The dumbbell palm rotational bent over row is a compound exercise targeting the upper back, with additional engagement of the bicep and forearms. The rotational component adds a coordination challenge and increases muscle activation.
Also Works
BicepsForearms
How to Perform
1
Stand with your feet shoulder-width apart, holding a dumbbell in each hand with an overhand grip.
2
Bend forward at the hips, keeping your back straight and your knees slightly bent.
3
Let your arms hang straight down, palms facing your body.
4
Engage your core and pull the dumbbells up towards your chest, keeping your elbows close to your body.
5
As you pull the dumbbells up, rotate your palms so they face away from your body.
6
Squeeze your shoulder blades together at the top of the movement.
7
Slowly lower the dumbbells back down to the starting position, rotating your palms back to the starting position.
8
Repeat for the desired number of repetitions.
Pro Tips
•Start with palms facing your body and rotate to palms facing behind you as you Pullup to maximize lat and biceps engagement.
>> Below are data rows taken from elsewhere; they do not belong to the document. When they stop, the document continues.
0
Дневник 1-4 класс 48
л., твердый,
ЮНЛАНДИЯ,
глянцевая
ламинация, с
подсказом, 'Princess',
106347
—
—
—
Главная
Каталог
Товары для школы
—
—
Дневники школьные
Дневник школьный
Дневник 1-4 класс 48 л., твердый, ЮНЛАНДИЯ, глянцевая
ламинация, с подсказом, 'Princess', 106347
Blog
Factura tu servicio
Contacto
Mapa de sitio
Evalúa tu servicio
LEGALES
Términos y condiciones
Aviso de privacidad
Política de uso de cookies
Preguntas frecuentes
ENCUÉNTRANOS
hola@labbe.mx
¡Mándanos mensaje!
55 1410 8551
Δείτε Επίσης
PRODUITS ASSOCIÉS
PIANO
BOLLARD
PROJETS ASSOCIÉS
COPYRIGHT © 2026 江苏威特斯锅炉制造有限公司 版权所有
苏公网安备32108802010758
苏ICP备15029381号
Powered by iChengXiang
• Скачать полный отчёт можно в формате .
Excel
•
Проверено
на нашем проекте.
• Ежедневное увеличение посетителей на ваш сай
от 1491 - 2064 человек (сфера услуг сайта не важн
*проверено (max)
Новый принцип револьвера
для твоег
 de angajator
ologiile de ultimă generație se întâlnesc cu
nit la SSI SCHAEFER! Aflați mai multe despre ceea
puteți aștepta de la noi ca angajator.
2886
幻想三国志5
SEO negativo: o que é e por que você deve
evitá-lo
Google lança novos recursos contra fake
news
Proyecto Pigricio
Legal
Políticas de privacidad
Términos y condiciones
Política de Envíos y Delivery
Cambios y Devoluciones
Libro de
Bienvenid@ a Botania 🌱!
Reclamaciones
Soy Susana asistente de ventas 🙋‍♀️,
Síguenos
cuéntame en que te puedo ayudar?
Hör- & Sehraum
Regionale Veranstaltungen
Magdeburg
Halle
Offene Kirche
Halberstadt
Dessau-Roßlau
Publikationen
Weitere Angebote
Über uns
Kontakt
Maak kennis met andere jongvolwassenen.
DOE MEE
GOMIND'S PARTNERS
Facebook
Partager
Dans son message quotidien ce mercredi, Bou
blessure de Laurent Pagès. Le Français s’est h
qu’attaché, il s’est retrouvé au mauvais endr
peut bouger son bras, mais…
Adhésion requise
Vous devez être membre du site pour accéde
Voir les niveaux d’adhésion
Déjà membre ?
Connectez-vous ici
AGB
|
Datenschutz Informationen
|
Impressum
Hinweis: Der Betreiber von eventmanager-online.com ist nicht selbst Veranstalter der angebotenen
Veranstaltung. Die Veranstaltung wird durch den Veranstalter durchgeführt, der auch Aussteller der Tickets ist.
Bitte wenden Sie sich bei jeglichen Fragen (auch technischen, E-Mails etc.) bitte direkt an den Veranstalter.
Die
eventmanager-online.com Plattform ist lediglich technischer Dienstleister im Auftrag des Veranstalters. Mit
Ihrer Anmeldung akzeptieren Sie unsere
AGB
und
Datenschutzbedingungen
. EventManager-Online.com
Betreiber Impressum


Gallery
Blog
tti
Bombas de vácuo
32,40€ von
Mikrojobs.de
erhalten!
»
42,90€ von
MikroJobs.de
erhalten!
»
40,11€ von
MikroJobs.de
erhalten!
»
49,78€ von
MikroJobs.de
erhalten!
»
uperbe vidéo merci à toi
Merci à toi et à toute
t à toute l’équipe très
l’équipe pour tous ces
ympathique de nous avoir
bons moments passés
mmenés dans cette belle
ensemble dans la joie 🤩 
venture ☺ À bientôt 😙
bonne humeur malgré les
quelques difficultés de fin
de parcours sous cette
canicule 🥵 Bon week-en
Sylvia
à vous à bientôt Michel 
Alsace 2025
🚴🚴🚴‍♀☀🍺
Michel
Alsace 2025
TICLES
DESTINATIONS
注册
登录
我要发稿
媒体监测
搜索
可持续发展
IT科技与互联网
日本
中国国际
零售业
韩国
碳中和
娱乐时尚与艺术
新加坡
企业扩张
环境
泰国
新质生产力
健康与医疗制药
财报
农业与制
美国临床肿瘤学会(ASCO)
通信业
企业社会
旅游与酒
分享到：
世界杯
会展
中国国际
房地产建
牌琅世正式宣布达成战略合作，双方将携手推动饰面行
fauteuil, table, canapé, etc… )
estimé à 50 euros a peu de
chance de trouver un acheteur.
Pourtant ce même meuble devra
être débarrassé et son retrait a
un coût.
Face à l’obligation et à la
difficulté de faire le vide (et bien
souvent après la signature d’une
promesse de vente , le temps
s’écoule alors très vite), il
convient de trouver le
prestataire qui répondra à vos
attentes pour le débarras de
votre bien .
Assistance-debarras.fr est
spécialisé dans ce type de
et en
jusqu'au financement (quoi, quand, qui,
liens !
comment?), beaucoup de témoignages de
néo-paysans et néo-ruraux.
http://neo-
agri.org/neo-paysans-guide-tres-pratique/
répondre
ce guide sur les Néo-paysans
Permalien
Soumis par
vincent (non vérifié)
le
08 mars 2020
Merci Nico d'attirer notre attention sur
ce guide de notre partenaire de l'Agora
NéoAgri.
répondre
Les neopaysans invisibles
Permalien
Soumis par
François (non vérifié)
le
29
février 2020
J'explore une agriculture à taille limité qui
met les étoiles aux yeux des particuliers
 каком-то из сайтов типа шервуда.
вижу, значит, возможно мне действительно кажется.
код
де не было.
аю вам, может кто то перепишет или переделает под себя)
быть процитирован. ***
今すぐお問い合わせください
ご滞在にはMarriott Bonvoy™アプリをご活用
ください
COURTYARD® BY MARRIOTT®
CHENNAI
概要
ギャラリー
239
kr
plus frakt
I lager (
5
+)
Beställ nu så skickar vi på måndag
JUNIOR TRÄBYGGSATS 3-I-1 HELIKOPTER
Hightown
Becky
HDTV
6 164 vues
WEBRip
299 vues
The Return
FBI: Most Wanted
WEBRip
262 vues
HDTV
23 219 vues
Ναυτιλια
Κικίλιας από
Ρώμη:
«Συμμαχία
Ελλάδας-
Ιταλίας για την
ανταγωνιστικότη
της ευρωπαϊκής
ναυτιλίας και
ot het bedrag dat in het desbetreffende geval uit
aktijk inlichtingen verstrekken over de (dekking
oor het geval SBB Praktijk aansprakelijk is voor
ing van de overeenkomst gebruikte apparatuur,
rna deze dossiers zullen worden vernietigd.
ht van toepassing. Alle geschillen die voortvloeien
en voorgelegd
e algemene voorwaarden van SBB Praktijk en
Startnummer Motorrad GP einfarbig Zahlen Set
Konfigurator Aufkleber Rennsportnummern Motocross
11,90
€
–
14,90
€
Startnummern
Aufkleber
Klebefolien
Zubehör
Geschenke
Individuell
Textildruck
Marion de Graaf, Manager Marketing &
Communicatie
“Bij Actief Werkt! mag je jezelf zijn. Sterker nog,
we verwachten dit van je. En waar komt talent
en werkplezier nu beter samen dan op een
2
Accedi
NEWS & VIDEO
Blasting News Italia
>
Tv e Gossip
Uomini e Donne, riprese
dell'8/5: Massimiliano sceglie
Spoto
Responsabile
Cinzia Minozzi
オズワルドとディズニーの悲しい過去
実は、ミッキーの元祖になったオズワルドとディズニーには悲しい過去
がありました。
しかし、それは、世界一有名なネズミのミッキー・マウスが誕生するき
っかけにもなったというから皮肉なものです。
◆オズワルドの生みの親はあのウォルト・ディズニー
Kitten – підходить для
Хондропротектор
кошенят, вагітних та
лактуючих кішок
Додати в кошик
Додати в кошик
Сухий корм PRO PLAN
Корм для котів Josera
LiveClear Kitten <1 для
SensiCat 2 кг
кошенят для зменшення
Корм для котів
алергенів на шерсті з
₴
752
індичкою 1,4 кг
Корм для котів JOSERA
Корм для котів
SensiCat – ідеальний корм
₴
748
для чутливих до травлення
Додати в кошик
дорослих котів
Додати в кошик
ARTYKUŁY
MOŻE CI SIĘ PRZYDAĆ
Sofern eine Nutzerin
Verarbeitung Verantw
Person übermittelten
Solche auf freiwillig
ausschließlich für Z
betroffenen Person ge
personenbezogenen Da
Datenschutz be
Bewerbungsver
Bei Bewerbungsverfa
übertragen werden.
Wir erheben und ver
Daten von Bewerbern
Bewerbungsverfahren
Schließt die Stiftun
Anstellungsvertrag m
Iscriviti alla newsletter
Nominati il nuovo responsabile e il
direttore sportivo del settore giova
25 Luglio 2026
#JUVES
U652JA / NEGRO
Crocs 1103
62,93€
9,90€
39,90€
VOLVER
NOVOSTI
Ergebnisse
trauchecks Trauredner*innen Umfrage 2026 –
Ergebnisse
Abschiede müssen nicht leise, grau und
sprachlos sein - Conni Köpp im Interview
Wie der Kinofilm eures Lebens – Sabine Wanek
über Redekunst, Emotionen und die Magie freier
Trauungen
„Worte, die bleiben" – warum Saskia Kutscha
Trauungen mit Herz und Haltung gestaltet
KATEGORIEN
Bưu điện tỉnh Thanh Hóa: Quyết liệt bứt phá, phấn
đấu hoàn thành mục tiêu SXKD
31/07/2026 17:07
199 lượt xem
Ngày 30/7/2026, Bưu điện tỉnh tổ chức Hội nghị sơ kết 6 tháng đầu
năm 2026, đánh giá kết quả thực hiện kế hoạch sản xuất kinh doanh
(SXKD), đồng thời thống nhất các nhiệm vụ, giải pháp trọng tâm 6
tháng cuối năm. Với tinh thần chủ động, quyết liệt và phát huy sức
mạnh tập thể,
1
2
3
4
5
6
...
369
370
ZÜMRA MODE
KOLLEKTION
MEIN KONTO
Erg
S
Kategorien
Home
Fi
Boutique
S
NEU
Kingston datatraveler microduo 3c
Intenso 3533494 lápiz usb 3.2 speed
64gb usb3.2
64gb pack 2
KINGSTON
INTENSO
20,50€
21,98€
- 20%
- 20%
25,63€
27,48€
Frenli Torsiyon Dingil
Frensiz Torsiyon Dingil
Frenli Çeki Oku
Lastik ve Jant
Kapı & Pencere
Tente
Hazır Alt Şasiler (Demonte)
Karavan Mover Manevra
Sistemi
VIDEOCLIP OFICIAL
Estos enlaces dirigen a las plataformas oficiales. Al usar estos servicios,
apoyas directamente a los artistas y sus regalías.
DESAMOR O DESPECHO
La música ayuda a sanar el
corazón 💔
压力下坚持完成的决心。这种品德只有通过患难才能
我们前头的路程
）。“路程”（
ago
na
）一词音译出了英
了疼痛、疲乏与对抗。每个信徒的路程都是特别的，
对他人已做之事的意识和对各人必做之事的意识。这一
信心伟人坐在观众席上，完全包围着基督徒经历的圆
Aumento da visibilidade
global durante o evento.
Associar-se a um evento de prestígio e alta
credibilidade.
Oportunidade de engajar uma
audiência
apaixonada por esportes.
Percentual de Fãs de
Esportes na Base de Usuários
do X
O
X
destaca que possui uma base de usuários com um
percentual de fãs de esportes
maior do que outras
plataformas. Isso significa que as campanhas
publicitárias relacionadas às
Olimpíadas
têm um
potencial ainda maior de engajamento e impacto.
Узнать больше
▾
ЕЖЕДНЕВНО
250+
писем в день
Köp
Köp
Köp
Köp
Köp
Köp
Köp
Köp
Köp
•Maintain a flat back with your torso at roughly 45 degrees throughout the movement.
•Pull the dumbbells toward your hips rather than your chest to keep the lats as the primary mover.
Common Mistakes
•Rounding the lower back under load, which puts the lumbar spine at risk during the bent-over position.
•Rotating the torso instead of just the palms, which introduces unwanted spinal rotation.
•Rushing through the rotation phase and not getting the full supination at the top of the pull.